The education sector has been increasingly recognized as playing a key ‘external’ role in prevention and in reducing stigma, and an important ‘internal’ role in providing access to care, treatment and support for teachers and staff, a group that in many countries represents more than 60 per cent of the public sector workforce.
In 2002, the UNAIDS Inter-Agency Task Team on Education (see leaflet) established a working group – known as the ‘Accelerate Initiative Working Group’ – to support countries in sub-Saharan Africa as they ‘accelerate the education sector response to HIV and AIDS’. The philosophy of the Accelerate Initiative is to promote bottom-up planning and activism, informed by regional and national, proven examples of good practice. This is intended to lead to the establishment of programs with strong local ownership, capable of accessing suitable funding and implementation at all levels of the education sector.

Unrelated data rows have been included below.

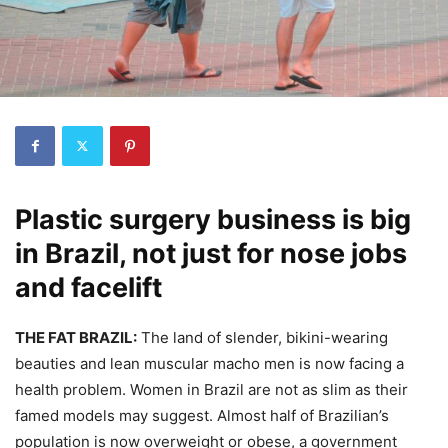
Plastic surgery business is big
in Brazil, not just for nose jobs
and facelift
THE FAT BRAZIL
:
The land of slender, bikini-wearing
beauties and lean muscular macho men is now facing a
health problem. Women in Brazil are not as slim as their
famed models may suggest. Almost half of Brazilian’s
population is now overweight or obese, a government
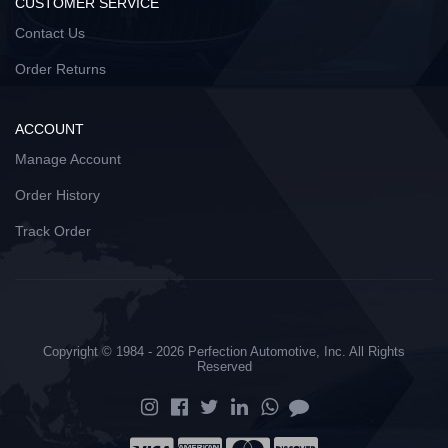
CUSTOMER SERVICE
Contact Us
Order Returns
ACCOUNT
Manage Account
Order History
Track Order
Copyright © 1984 - 2026 Perfection Automotive, Inc. All Rights
Reserved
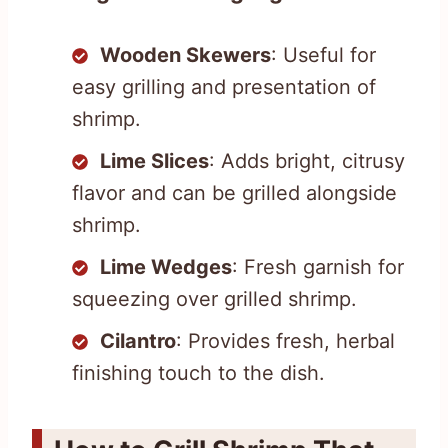
Wooden Skewers
: Useful for
easy grilling and presentation of
shrimp.
Lime Slices
: Adds bright, citrusy
flavor and can be grilled alongside
shrimp.
Lime Wedges
: Fresh garnish for
squeezing over grilled shrimp.
Cilantro
: Provides fresh, herbal
finishing touch to the dish.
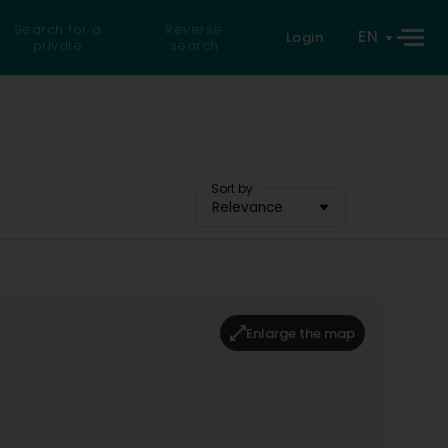
Search for a
Reverse
EN
Login
private
search
Sort by
Relevance
Enlarge the map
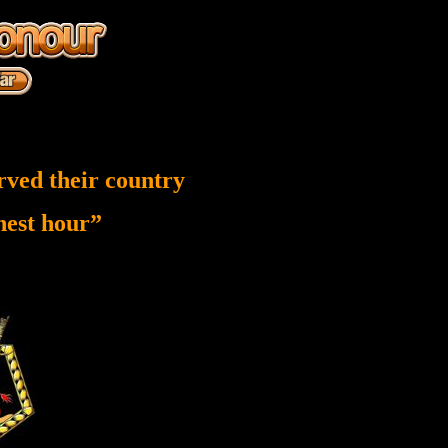
rved their country
inest hour”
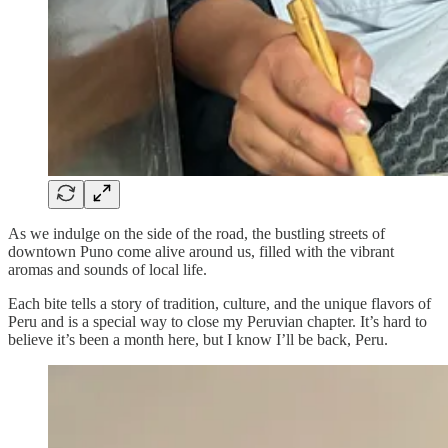
As we indulge on the side of the road, the bustling streets of
downtown Puno come alive around us, filled with the vibrant
aromas and sounds of local life.
Each bite tells a story of tradition, culture, and the unique flavors of
Peru and is a special way to close my Peruvian chapter. It’s hard to
believe it’s been a month here, but I know I’ll be back, Peru.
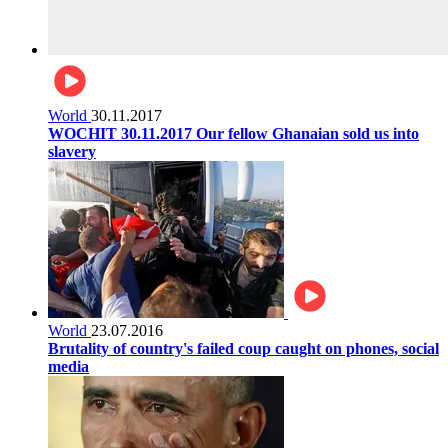
World
30.11.2017
WOCHIT 30.11.2017 Our fellow Ghanaian sold us into
slavery
World
23.07.2016
Brutality of country's failed coup caught on phones, social
media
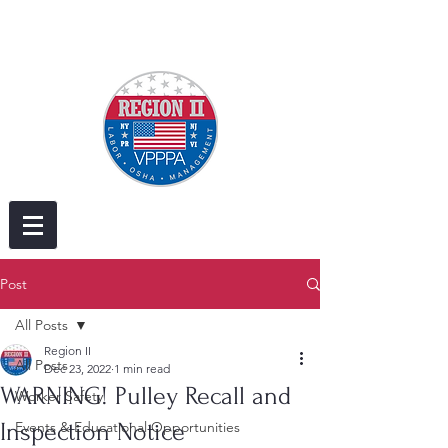
Post
All Posts
Region II
All Posts
Dec 23, 2022
1 min read
WARNING! Pulley Recall and
Worker Safety
Inspection Notice
Events & Educational Opportunities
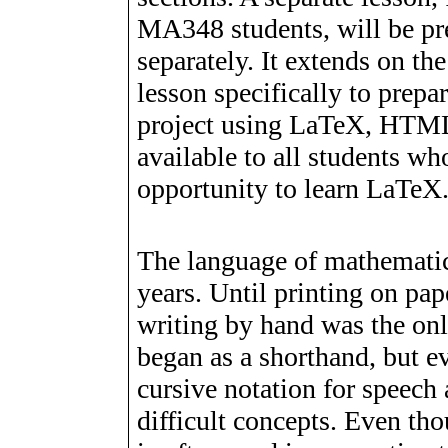
MA348 students, will be pr
separately. It extends on the
lesson specifically to prep
project using LaTeX, HTML
available to all students wh
opportunity to learn LaTeX
The language of mathematic
years. Until printing on pa
writing by hand was the on
began as a shorthand, but ev
cursive notation for speech
difficult concepts. Even tho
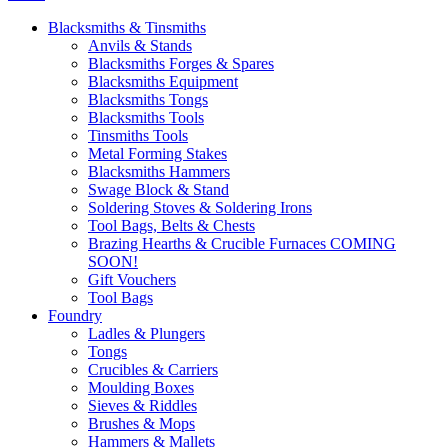
Blacksmiths & Tinsmiths
Anvils & Stands
Blacksmiths Forges & Spares
Blacksmiths Equipment
Blacksmiths Tongs
Blacksmiths Tools
Tinsmiths Tools
Metal Forming Stakes
Blacksmiths Hammers
Swage Block & Stand
Soldering Stoves & Soldering Irons
Tool Bags, Belts & Chests
Brazing Hearths & Crucible Furnaces COMING
SOON!
Gift Vouchers
Tool Bags
Foundry
Ladles & Plungers
Tongs
Crucibles & Carriers
Moulding Boxes
Sieves & Riddles
Brushes & Mops
Hammers & Mallets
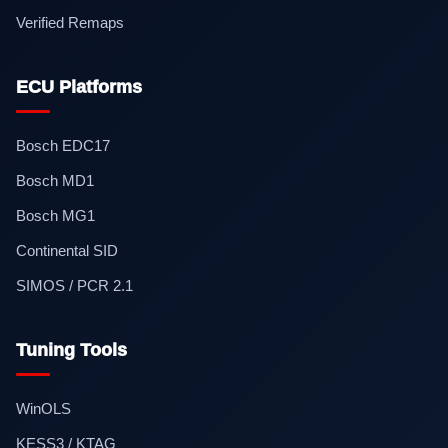
Verified Remaps
ECU Platforms
Bosch EDC17
Bosch MD1
Bosch MG1
Continental SID
SIMOS / PCR 2.1
Tuning Tools
WinOLS
KESS3 / KTAG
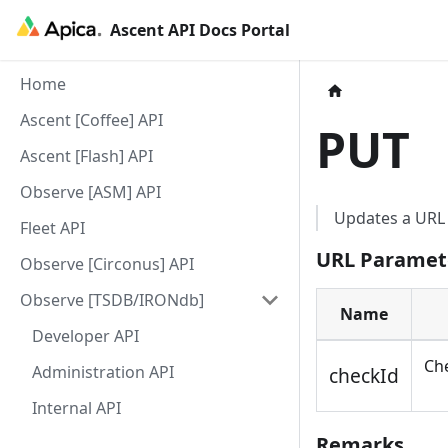
Ascent API Docs Portal
Home
Ascent [Coffee] API
PUT
Ascent [Flash] API
Observe [ASM] API
Updates a URL 
Fleet API
URL Paramet
Observe [Circonus] API
Observe [TSDB/IRONdb]
Name
Developer API
Che
Administration API
checkId
Internal API
Remarks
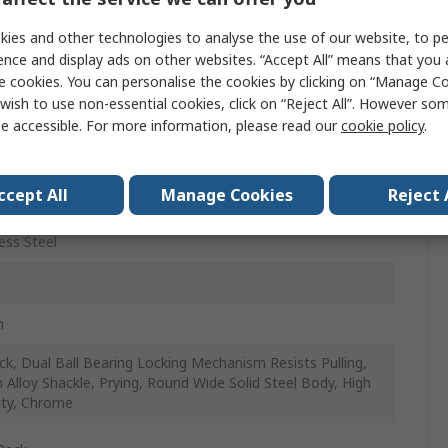
m
ies and other technologies to analyse the use of our website, to pe
ence and display ads on other websites. “Accept All” means that you
m
e cookies. You can personalise the cookies by clicking on “Manage Coo
wish to use non-essential cookies, click on “Reject All”. However so
e accessible. For more information, please read our
cookie policy
.
ccept All
Manage Cookies
Reject 
r & Outdoor
ess Steel
m
ck, Dual Ball Bearing Locking Mechanism Resists Pulling,
 Alloy Shackle, Prying, Round Wide Solid Steel Body, High
ity, Chrome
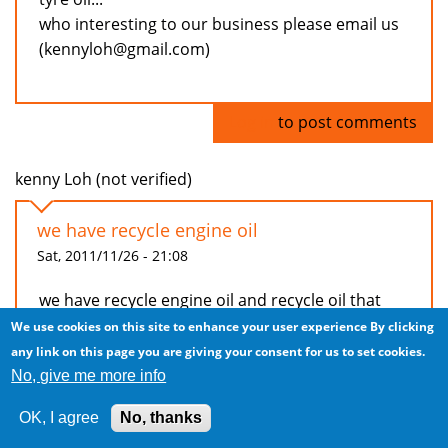
who interesting to our business please email us
(kennyloh@gmail.com)
Log in
to post comments
kenny Loh (not verified)
we have recycle engine oil
Sat, 2011/11/26 - 21:08
we have recycle engine oil and recycle oil that
can used in generator and burner that used in
We use cookies on this site to enhance your user experience
By clicking
factory...(recycle oil that used already under
any link on this page you are giving your consent for us to set cookies.
process distillation)
No, give me more info
beside that, we have machine to distillation
OK, I agree
No, thanks
recycle oil and tyre machine to produce recycle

Key partners of the Initiative include: governments, United Nations agencies, bilateral partners and civil society, as well as key stakeholders, including people living with HIV and AIDS, teachers’ unions and the media. During the following five years, education sectors of 37 countries, responsible for more than 200 million, or 85.5 per cent of, school-age children and 2.6 million, or 74.3 per cent of, primary and secondary schoolteachers, participated in this demand-led Initiative of sub-regional and national processes, resulting in extensive information sharing and significant achievements.